## Task A
In the Groundhog Day post, rewrite the part starting with "(Here in Colorado" and going on through "we can get.)", changing "top hat" to "bowler hat".
## Task B
Answer these questions from the post about Groundhog Day and SkillShare:
(i) In which state does the writer live?
(ii) Since what year has the writer been teaching on SkillShare?
(iii) By what percentage did the writer's income drop between August and December?

## Text passage
# # # #

Howdy, squiders. Happy Groundhog Day. Someday I should probably watch the movie, but today is apparently not that day.
(Here in Colorado we have Flatiron Freddy. He’s a taxidermied yellow-bellied marmot. The park rangers put a top hat on him.)
(He saw his shadow too, so six more weeks of winter. Which is fine! We need all the moisture we can get.)
(I guess he didn’t see his shadow. He’s dead.)
Anyway, let’s talk about SkillShare. As you guys probably know if you’ve been about for a while, I’ve been teaching on SkillShare since 2019. I put a couple writing classes up a year, and it’s been giving me a small amount of income every month, normally between $20 and $70.
Not amazing, for sure, especially since it does take quite a bit of work to get a class ready, between planning it out, creating it, editing the videos, and posting it, but enough that it’s generally been worth it. Plus I’ve been getting a fair amount of followers, who have come over onto other platforms from there.
Well, a few months ago, SkillShare decided they were going to start paying based on engagement (how many reviews, etc.) rather than number of minutes of class watched (which is how payment has traditionally been paid out). Between August and December, my income dropped by 75% despite the number of minutes being watched remaining the same.

# # # #

## Data extract
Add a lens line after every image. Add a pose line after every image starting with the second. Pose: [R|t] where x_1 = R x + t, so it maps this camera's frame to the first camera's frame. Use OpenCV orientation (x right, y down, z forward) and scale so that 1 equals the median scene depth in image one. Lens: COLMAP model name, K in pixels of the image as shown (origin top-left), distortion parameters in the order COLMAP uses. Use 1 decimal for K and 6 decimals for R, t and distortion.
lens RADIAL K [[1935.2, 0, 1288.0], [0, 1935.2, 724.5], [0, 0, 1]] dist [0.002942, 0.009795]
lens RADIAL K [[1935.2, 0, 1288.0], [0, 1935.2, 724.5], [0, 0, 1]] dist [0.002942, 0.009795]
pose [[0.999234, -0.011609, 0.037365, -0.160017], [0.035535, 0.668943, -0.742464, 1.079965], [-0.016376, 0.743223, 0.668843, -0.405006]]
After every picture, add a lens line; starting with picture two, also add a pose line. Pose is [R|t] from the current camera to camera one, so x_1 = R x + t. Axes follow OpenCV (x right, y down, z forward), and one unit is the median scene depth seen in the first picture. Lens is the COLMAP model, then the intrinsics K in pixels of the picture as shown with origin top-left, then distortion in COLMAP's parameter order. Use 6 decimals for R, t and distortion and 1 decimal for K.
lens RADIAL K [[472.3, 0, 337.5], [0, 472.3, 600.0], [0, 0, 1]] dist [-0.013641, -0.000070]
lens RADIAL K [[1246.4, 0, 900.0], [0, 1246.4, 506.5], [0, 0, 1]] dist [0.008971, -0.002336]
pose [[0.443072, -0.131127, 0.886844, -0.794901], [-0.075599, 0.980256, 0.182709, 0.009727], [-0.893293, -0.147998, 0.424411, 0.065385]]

# # # #

## Written response A
(Here in Colorado we have Flatiron Freddy. He’s a taxidermied yellow-bellied marmot. The park rangers put a bowler hat on him.)
(He saw his shadow too, so six more weeks of winter. Which is fine! We need all the moisture we can get.)

## Written response B
(i) Colorado
(ii) 2019
(iii) 75%